By: Logan Pierce, Editor-in-Chief
Cole talked about the President’s tax plan. “People will be waiting on the election,” Cole said, “The winner will determine the course for this country.”
No one wants to make any sweeping changes in Washington, until after the election, resulting in what is known as a “lame duck” Congress.
“The lame duck session is sort of like the Mayan calendar,” Cole said, “Everything’s coming to a head in 2012.” The Bush tax cuts are among the policies ending this year.
Slashing spending across the board
The reduction of spending has been a focus of Congress in recent years. Their goal was to cut $2.2 trillion in spending by the end of 2011. Having succeeded in cutting only $1 trillion, the remaining amount will be cut from all departments.
“If you care about the military, these cuts will be enormous,” Cole said. Between cuts this year and last year, the military will have sustained $1 trillion in reduced spending.
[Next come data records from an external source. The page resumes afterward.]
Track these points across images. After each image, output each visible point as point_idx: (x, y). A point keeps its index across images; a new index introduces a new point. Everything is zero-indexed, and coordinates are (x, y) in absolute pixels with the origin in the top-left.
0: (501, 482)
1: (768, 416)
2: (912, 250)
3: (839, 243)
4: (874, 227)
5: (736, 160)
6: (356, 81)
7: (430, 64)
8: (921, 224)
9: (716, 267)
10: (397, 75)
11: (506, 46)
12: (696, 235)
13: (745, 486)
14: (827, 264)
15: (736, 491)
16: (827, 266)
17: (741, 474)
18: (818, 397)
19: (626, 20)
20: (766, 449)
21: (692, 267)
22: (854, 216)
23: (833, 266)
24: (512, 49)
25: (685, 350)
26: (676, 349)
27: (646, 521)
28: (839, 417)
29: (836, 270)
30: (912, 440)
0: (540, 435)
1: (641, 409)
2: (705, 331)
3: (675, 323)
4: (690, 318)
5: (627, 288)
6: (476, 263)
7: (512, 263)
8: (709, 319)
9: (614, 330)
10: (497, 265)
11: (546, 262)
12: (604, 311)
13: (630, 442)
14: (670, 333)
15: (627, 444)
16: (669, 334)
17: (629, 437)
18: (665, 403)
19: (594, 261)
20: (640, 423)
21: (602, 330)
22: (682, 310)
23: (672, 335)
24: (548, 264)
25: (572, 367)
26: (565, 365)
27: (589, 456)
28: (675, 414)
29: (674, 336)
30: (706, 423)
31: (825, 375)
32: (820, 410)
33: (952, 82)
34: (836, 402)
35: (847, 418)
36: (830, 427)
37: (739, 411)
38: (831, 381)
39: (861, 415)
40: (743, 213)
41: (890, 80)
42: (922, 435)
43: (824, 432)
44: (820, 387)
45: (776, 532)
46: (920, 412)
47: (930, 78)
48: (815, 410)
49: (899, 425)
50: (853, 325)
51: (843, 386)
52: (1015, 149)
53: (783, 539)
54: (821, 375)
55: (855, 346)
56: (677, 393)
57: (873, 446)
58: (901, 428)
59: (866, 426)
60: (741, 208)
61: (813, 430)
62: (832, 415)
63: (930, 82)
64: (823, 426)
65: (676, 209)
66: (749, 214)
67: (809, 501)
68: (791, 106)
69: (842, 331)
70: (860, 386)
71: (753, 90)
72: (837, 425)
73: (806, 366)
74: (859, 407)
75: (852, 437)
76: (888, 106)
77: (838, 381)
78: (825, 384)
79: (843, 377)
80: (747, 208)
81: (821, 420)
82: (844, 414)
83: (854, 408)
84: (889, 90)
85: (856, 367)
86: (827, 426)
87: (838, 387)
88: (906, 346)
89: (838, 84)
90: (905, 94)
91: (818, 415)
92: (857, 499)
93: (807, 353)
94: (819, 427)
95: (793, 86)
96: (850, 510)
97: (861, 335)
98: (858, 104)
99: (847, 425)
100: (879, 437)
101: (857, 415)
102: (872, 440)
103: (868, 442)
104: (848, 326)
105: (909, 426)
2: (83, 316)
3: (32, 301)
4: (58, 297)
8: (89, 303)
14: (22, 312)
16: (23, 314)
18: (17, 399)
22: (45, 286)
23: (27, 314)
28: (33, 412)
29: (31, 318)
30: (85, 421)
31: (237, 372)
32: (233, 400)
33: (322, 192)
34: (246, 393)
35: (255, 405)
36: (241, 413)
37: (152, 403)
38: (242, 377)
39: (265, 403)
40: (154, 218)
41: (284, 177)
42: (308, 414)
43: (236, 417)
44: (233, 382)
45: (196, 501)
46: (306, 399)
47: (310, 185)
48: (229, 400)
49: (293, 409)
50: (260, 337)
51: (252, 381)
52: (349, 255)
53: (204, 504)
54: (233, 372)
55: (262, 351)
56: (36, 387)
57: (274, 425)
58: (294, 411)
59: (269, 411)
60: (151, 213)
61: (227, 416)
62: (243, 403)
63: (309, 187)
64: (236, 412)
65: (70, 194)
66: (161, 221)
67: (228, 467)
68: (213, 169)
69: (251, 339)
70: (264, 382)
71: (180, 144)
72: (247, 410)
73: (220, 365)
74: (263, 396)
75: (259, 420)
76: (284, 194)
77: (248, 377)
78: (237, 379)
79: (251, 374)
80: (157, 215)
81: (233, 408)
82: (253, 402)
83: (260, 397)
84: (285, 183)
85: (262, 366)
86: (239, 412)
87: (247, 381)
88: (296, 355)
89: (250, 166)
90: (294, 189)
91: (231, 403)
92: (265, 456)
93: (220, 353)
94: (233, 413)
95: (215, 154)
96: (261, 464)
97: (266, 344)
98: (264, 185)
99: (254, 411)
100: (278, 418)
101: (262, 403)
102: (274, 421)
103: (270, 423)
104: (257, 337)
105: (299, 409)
These cuts are an attempt to reduce the impact of the stimulus package passed in 2009.
Cole talked about the political season, with Obama being the de facto Democratic nomination, and the Republicans deciding between Romney, Gingrich or Santorum.
“It’s going to be a very close presidential election,” Cole said, “People forget that it was also close last time with 46 percent of the vote going to McCain.” As it is with most elections, it all comes down to the swing states.
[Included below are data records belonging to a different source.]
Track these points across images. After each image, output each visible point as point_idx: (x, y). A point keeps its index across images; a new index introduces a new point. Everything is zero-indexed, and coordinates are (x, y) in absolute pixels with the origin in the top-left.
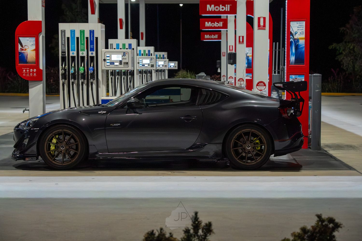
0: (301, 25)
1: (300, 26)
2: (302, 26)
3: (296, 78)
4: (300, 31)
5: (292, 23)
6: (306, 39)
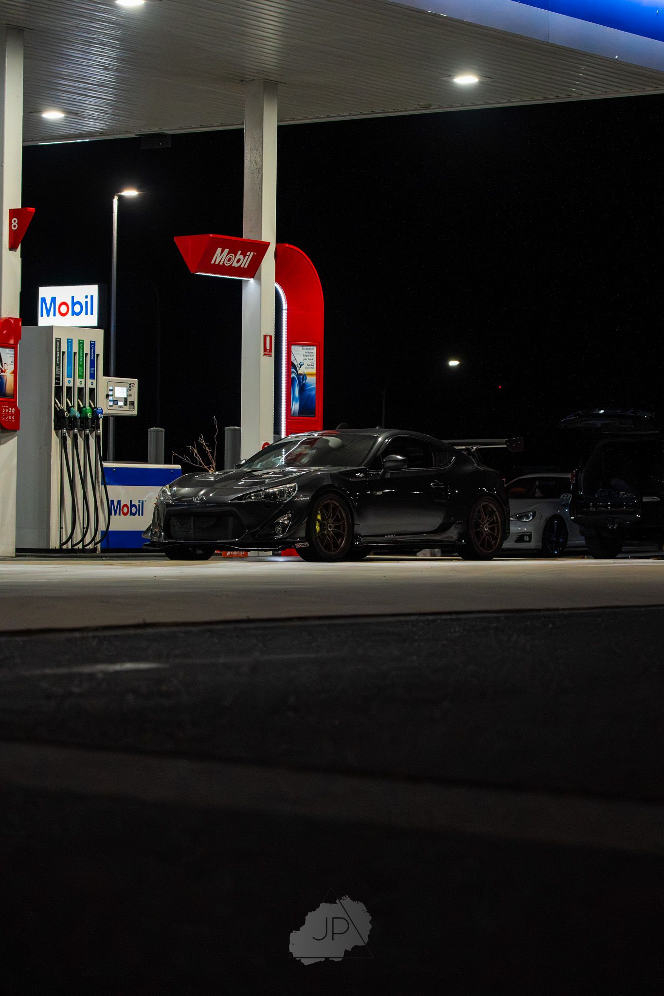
0: (309, 353)
1: (307, 354)
4: (308, 362)
5: (294, 349)
6: (317, 375)
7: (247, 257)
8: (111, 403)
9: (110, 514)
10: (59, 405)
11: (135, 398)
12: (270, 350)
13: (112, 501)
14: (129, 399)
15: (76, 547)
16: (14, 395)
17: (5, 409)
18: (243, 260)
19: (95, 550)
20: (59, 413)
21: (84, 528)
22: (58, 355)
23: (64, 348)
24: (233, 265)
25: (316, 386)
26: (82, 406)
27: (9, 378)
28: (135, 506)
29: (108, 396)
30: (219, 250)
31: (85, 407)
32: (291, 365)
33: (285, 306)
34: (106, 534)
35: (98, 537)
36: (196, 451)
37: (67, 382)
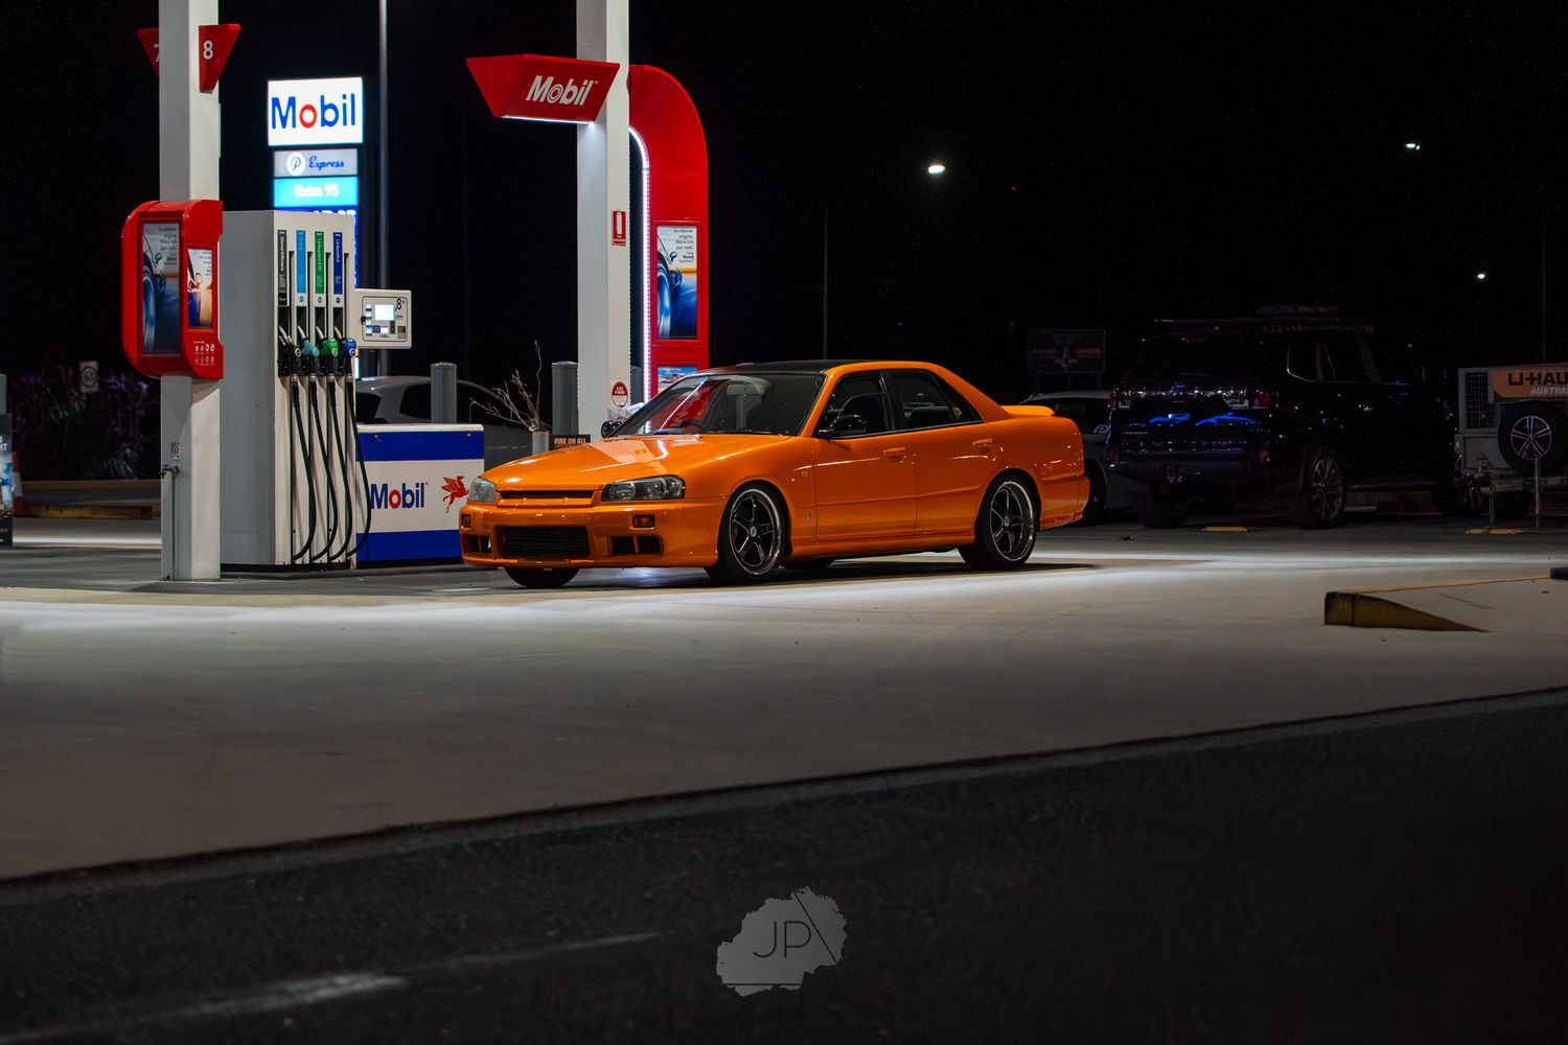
0: (685, 237)
1: (683, 239)
2: (689, 239)
3: (676, 375)
4: (684, 252)
5: (661, 230)
6: (699, 271)
7: (583, 88)
8: (369, 331)
9: (370, 506)
10: (286, 337)
11: (406, 321)
12: (623, 236)
13: (374, 487)
14: (399, 323)
15: (317, 561)
16: (213, 324)
17: (200, 345)
18: (576, 93)
19: (347, 564)
20: (286, 350)
21: (329, 530)
22: (283, 257)
23: (292, 246)
24: (561, 102)
25: (698, 291)
26: (322, 337)
27: (203, 295)
28: (410, 492)
29: (363, 319)
30: (539, 79)
31: (327, 338)
32: (656, 257)
33: (646, 164)
34: (365, 538)
35: (353, 545)
36: (507, 396)
37: (298, 300)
The presidential election is not the only hotly contested race. “The Senate’s going to be close,” Cole said, “Control will be split 51/49 percent either way.” Cole felt more confident about the Republicans retaining control of the House. “It’s unlikely the House will shift control,” Cole said.
In this presidential election, Cole acknowledges an edge for the incumbent. “I would make President Obama the favorite,” Cole said, “The election will be close, but favor Obama.”
Cole emphasized what was at stake this year. “This is probably the most important election in America since 1980,” Cole said,” I really think it will be that important.”
Questions from the Senate
Following these remarks, Cole took questions from the Student Senate and guests.
Maryann Scroggins, student senator, asked, “Who would you like to see be the Republican nominee?” “All the guys who didn’t run,” Cole said, eliciting laughter from the crowd, “I didn’t endorse anyone, but Romney has the edge.”
Win or lose, the outcome of the 2012 election will be a referendum on Obama. “If America thinks the president has done a good job, he’ll get reelected,” Cole said.
One question Cole answered pertained to Ugandan guerrilla leader Joseph Kony, with students wanting to know if Washington planned to step in.
Cole said that America is doing things to help, but can always do more. Broadening the topic to foreign aid in general, Cole discussed U.S. relations with the Middle East. “We give money to places like Egypt and Israel to prevent war,” Cole said. As high as gas prices are now, unrest in the Middle East will only continue to drive the price up.
Not holding Obama’s energy policies in high esteem, Cole cites that the administration is hostile toward oil and natural gas production. “When you’ve got energy secretary Chu saying ‘higher gas prices are a good thing,’ the opposition remembers comments like that,” Cole said.
When asked which of today’s issues will have the biggest impact on future generations, Cole replied excessive long-term spending. “We’re going to spend you guys into bankruptcy unless we come to grips with this.” The Student Senate meets Tuesdays at 2 p.m. in SC 123.